-------- BLOQUE DE TEXTO --------

29 jun 2019 . Actualizado a las 16:22 h.

En las traineras, desde hace más de dos décadas, compita quien compita, Amilibia lleva las de ganar. Y eso que no es un club, sino un astillero. O, quizás, precisamente por eso, porque es el astillero con mayúsculas. Desde el paso de la madera a la fibra de carbono, el fabricante vasco se ha convertido en el único proveedor en el mundo para las embarcaciones de élite de este deporte, cuya Liga gallega arranca hoy en Mera.

Una de las claves de este rotundo éxito ha sido, tal como explica el propio fundador del astillero, Juan Luis Amilibia, el cambio de material de fabricación. Sobre el año 2005, la madera dio paso a la fibra de carbono. Y las traineras de Amilibia (que nunca llegó a construir en madera, pero que trabajaba la fibra desde 1995) eran más ligeras, navegables y resistentes. «Trasladamos nuestra experiencia en piragüismo olímpico y banco móvil», dice mientras recuerda las tardes de domingo en las que se aislaba «para investigar» y que dieron paso a las medallas «olímpicas y de todo tipo, porque Amilibia ha ganado todos los títulos», presume.

Pero con las traineras tuvo que vencer la resistencia de los tradicionalistas. «Mientras el pescador decía que el barco tenía que ir emproado, nosotros llevamos la quilla en paralelo a la superficie del agua. Además, propusimos remar a proa, con el ángulo de ataque entre manos y pies más abierto. Pusimos todos los asientos a la misma altura y sentamos a toda la tripulación en línea y no en curva», explica a grandes rasgos.

El deporte lleva sin modificar sus normas desde 1879. El impacto de las propuestas de Amilibia revolucionó la competición desde la tecnología. «Hasta entonces, los remeros no ofrecían todo su rendimiento y todo el esfuerzo para corregir eso se centraba en el deportista y en el remo, pero no en la embarcación», resume.

Por eso, sus modelos eran más marineros que los de Pedro Cuesta, dominaban mejor el mar (no se clavaban ni se hundían) y les entraba menos agua porque, además, saltaban menos y había menos fricción. Además, los encargos pasaron de tardar tres años a tres meses (con un coste de unos 30.000 euros por embarcación). «Las reticencias duraban hasta que las probaban. Entonces comprobaban que eran más cómodas y con más espacio para remar», rememora, a sus ochenta años, Amilibia. También recuerda cuando traía la fibra de carbono de contrabando desde Alemania y las inspecciones militares cuando ya la importaba legalmente «porque decían que era un material estratégico para el país».

Sea como fuere, Amilibia ha continuado innovando y sus traineras cabecean menos y son más fáciles de enderezar porque surcan la ola desde su cresta con popa y proa en el aire. Así han perfeccionado esos modelos en madera que después dan paso a un molde común a todos los participantes, realizado a presión por vacío, como un coche de fórmula 1.

Este sábado, en Mera, tecnología futurista para un deporte centenario.

Y los remos de última generación, asunto de dos

El dominio absoluto del mercado que Amilibia ejerce en lo relacionado con la fabricación de las traineras es compartido en el caso de los remos con una empresa lituana cuya presencia en Galicia es gestionada por Nauticalia.

--------

**ENUNCIADO**
Según el texto sobre las traineras de Amilibia, ¿por qué les entraba menos agua a sus embarcaciones? Explícalo en una a tres oraciones.

-------- ENTRADAS DEL CONJUNTO --------

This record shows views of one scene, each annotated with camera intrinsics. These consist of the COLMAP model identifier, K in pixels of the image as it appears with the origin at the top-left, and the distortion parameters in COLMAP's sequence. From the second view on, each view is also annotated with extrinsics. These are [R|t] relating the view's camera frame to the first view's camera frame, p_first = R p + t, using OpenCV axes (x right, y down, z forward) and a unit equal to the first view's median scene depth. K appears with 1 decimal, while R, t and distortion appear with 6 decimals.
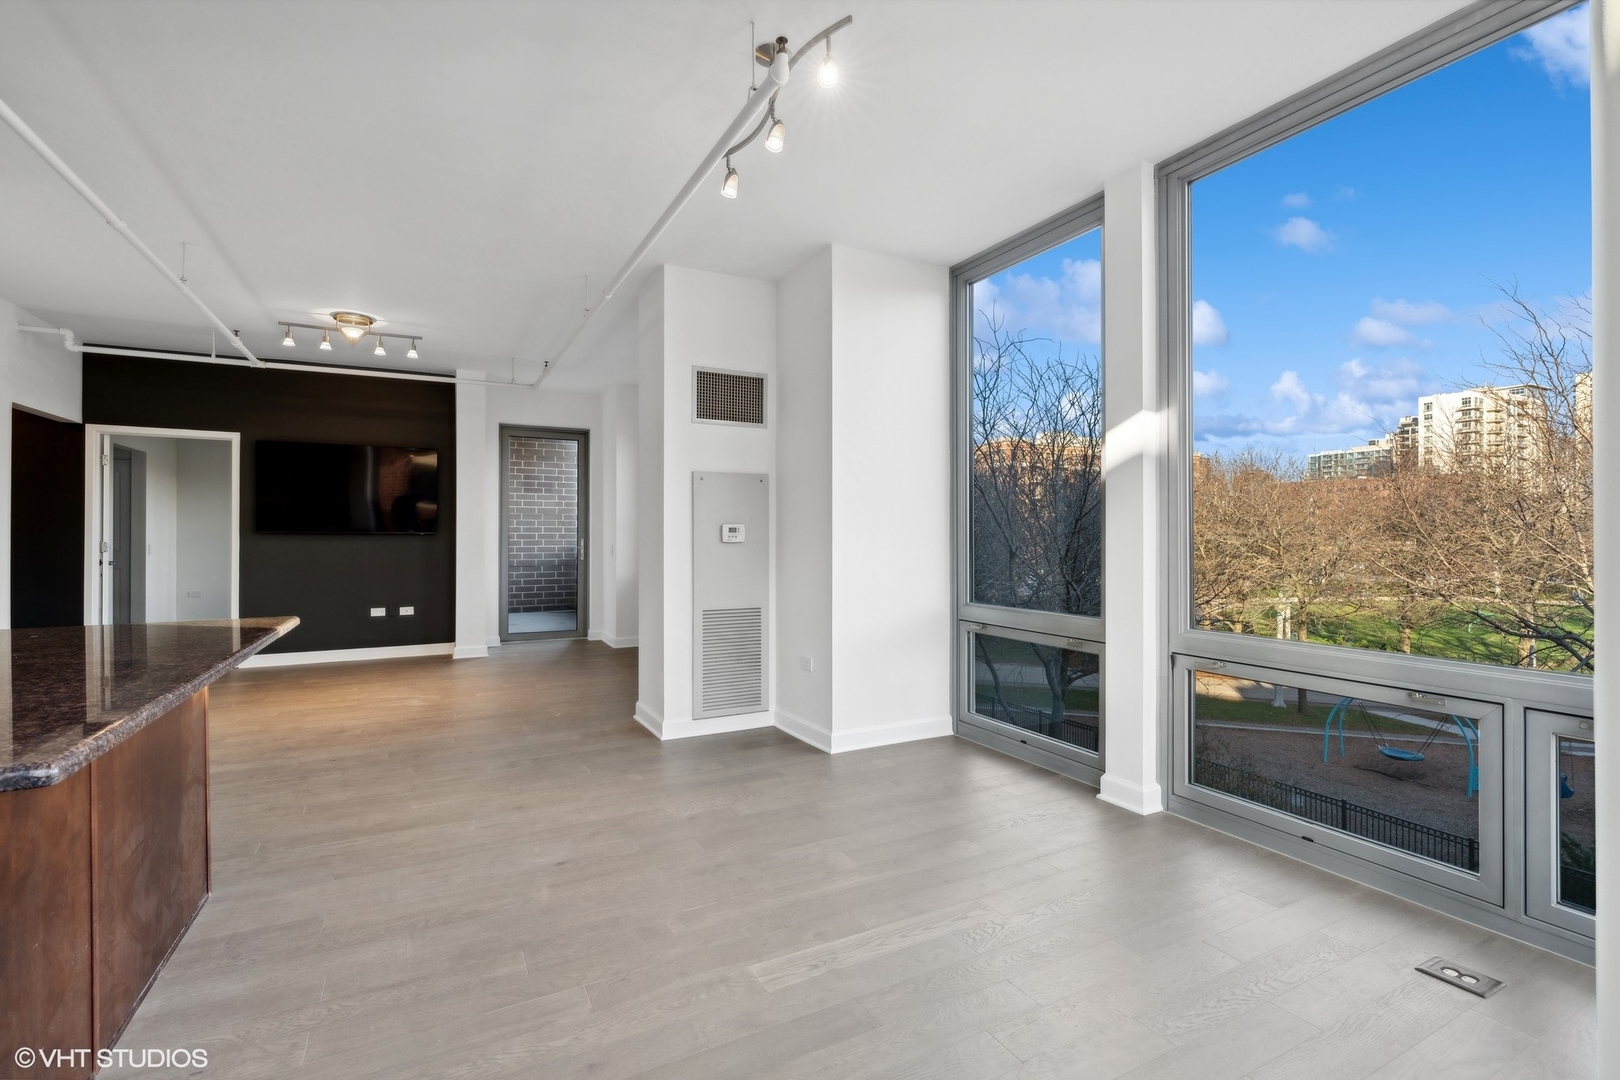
lens RADIAL K [[731.5, 0, 804.6], [0, 731.5, 537.0], [0, 0, 1]] dist [-0.003779, -0.000038]
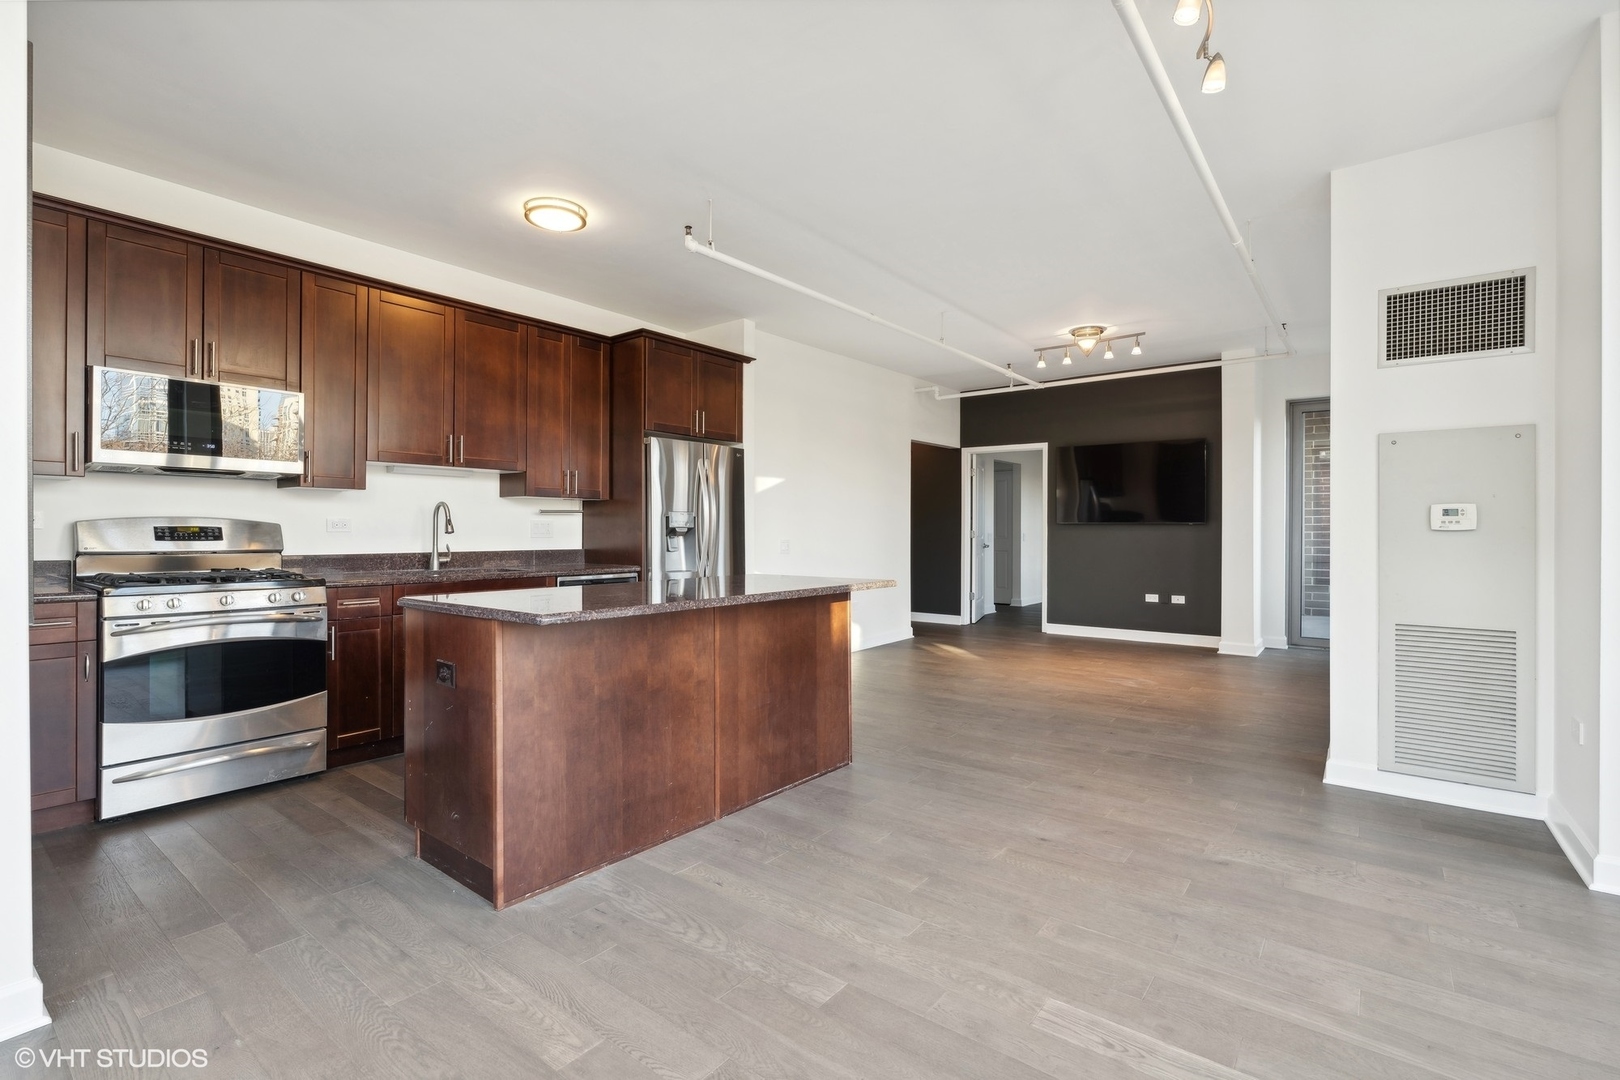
lens RADIAL K [[737.3, 0, 810.0], [0, 737.3, 540.0], [0, 0, 1]] dist [-0.000336, -0.000073]
pose [[0.415515, 0.013418, -0.909487, 0.273299], [-0.002466, 0.999904, 0.013626, 0.008270], [0.909583, -0.003419, 0.415508, 0.161821]]
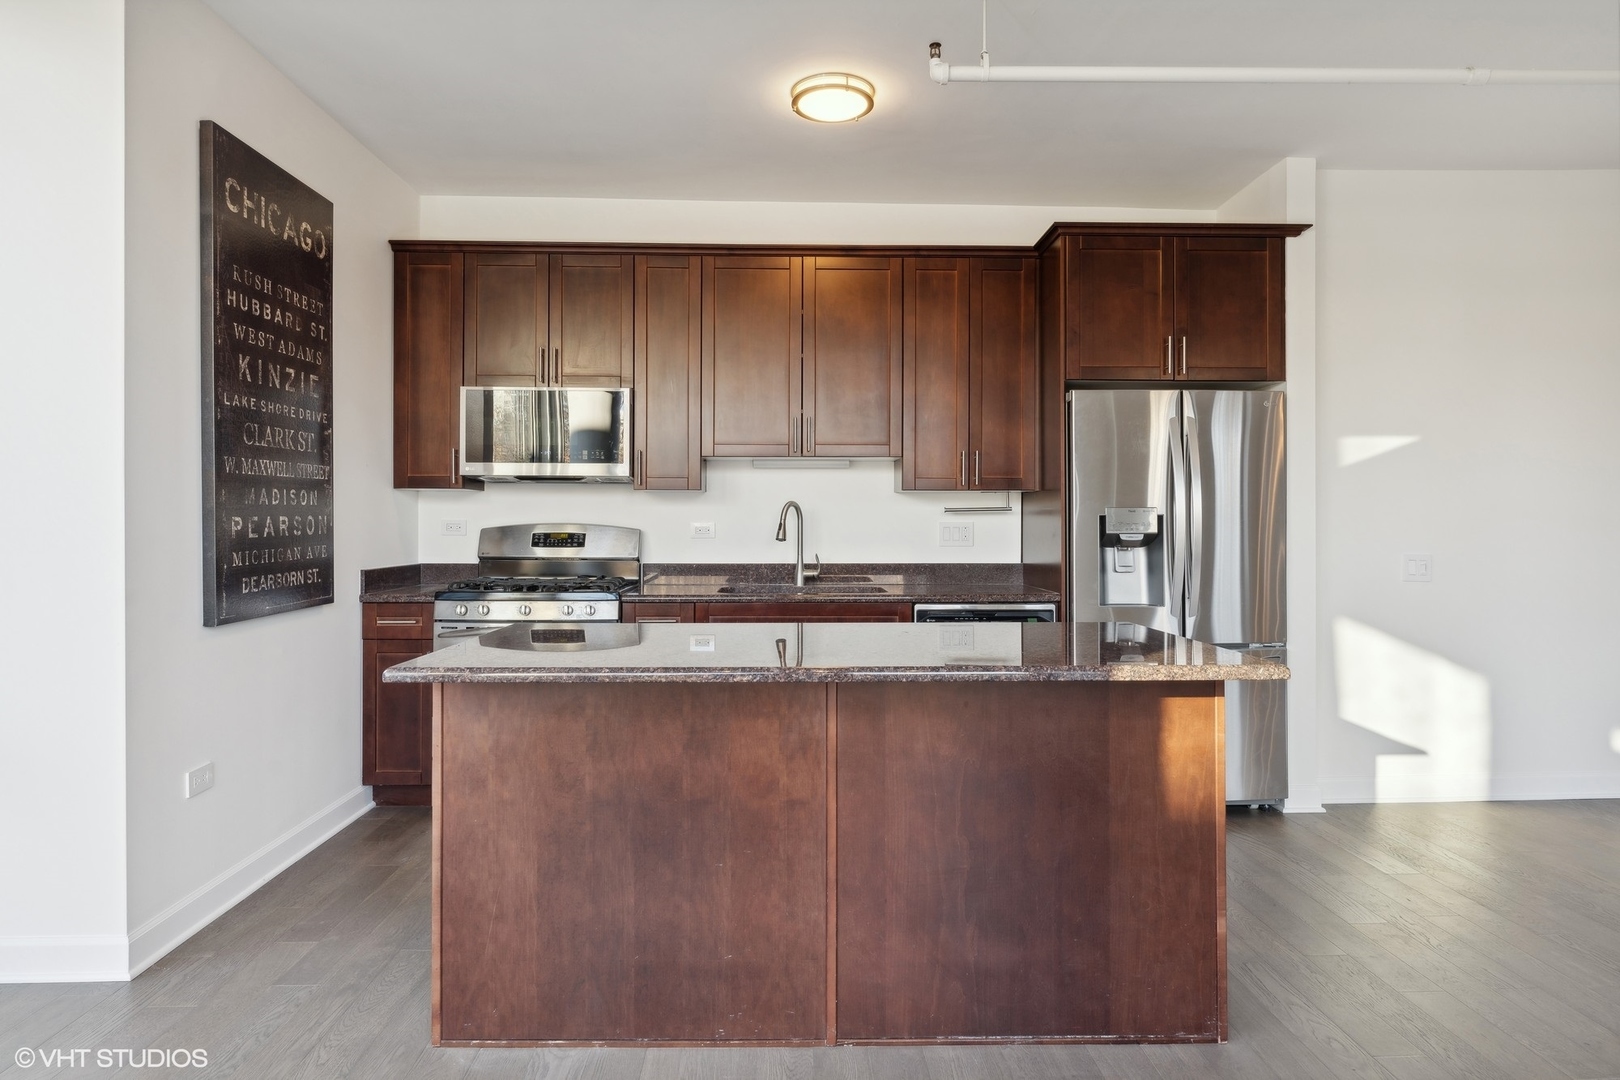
lens RADIAL K [[953.7, 0, 814.0], [0, 953.7, 526.0], [0, 0, 1]] dist [-0.004207, -0.000491]
pose [[-0.434848, 0.003259, -0.900498, 0.095634], [-0.000857, 0.999992, 0.004032, -0.004838], [0.900504, 0.002525, -0.434841, 0.559404]]
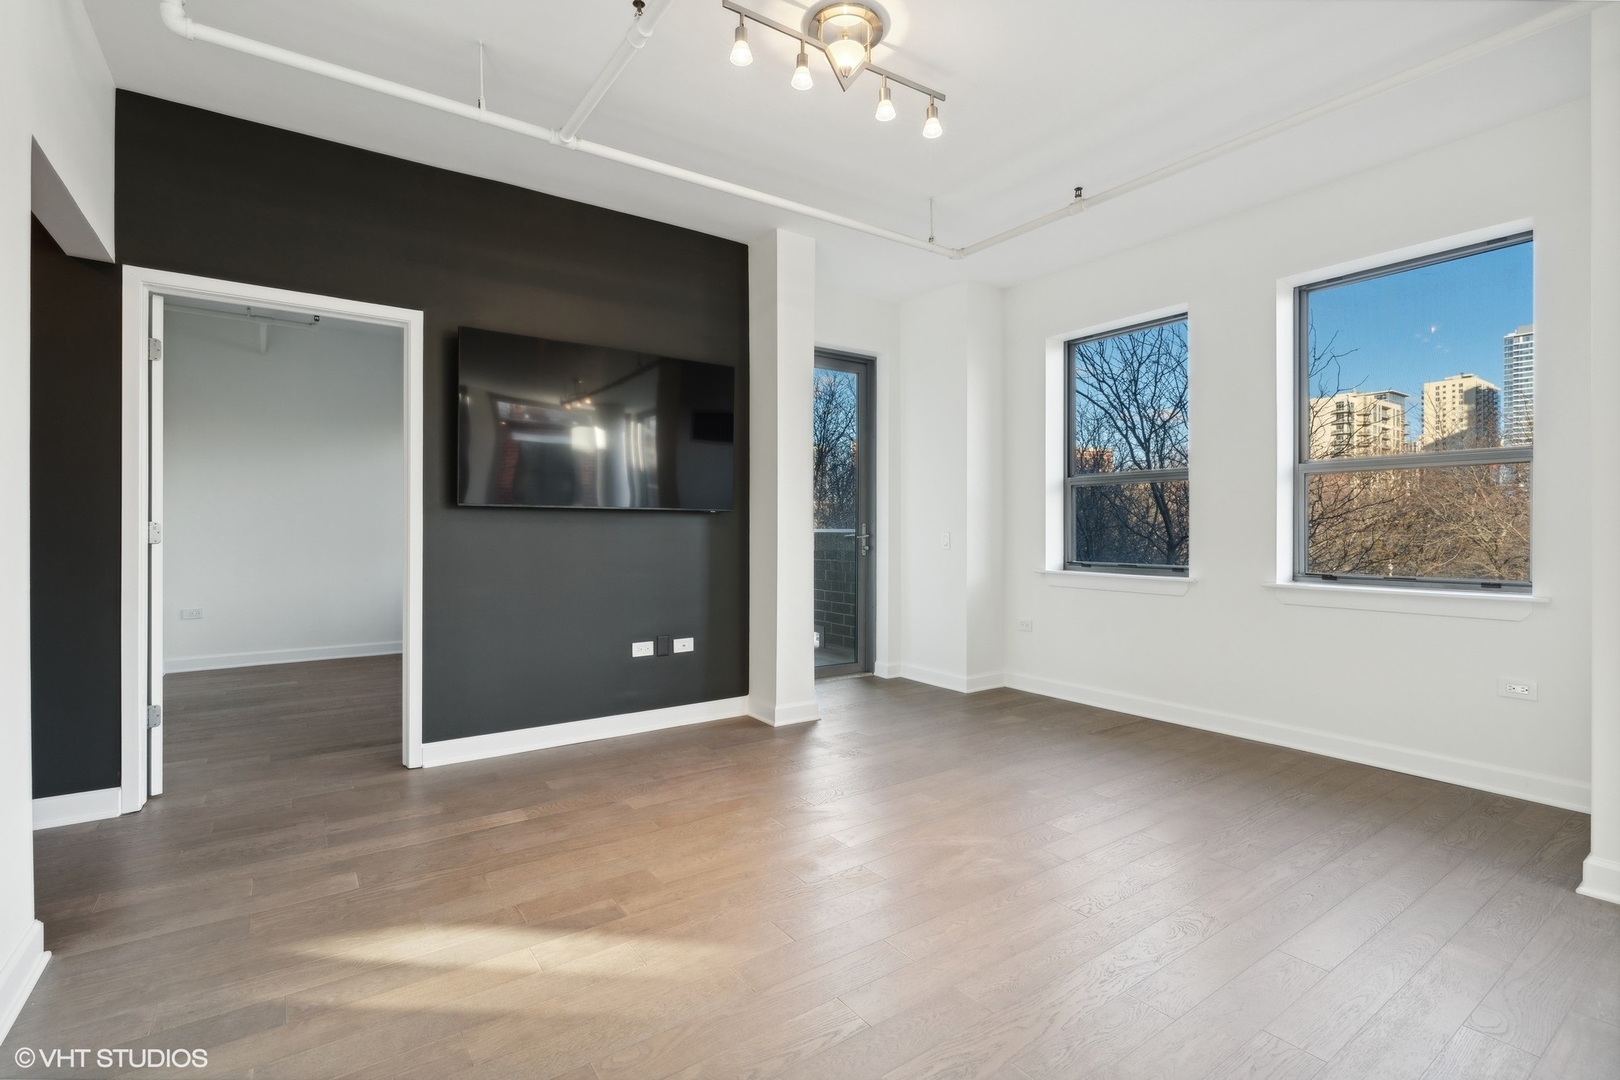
lens RADIAL K [[751.9, 0, 808.3], [0, 751.9, 525.3], [0, 0, 1]] dist [0.000367, 0.009806]
pose [[0.993881, 0.008106, 0.110163, -0.791867], [-0.008165, 0.999967, 0.000083, 0.009241], [-0.110158, -0.000982, 0.993914, 0.619520]]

--------

**EJERCICIO RESUELTO**
A las traineras de Amilibia les entraba menos agua porque saltaban menos y había menos fricción.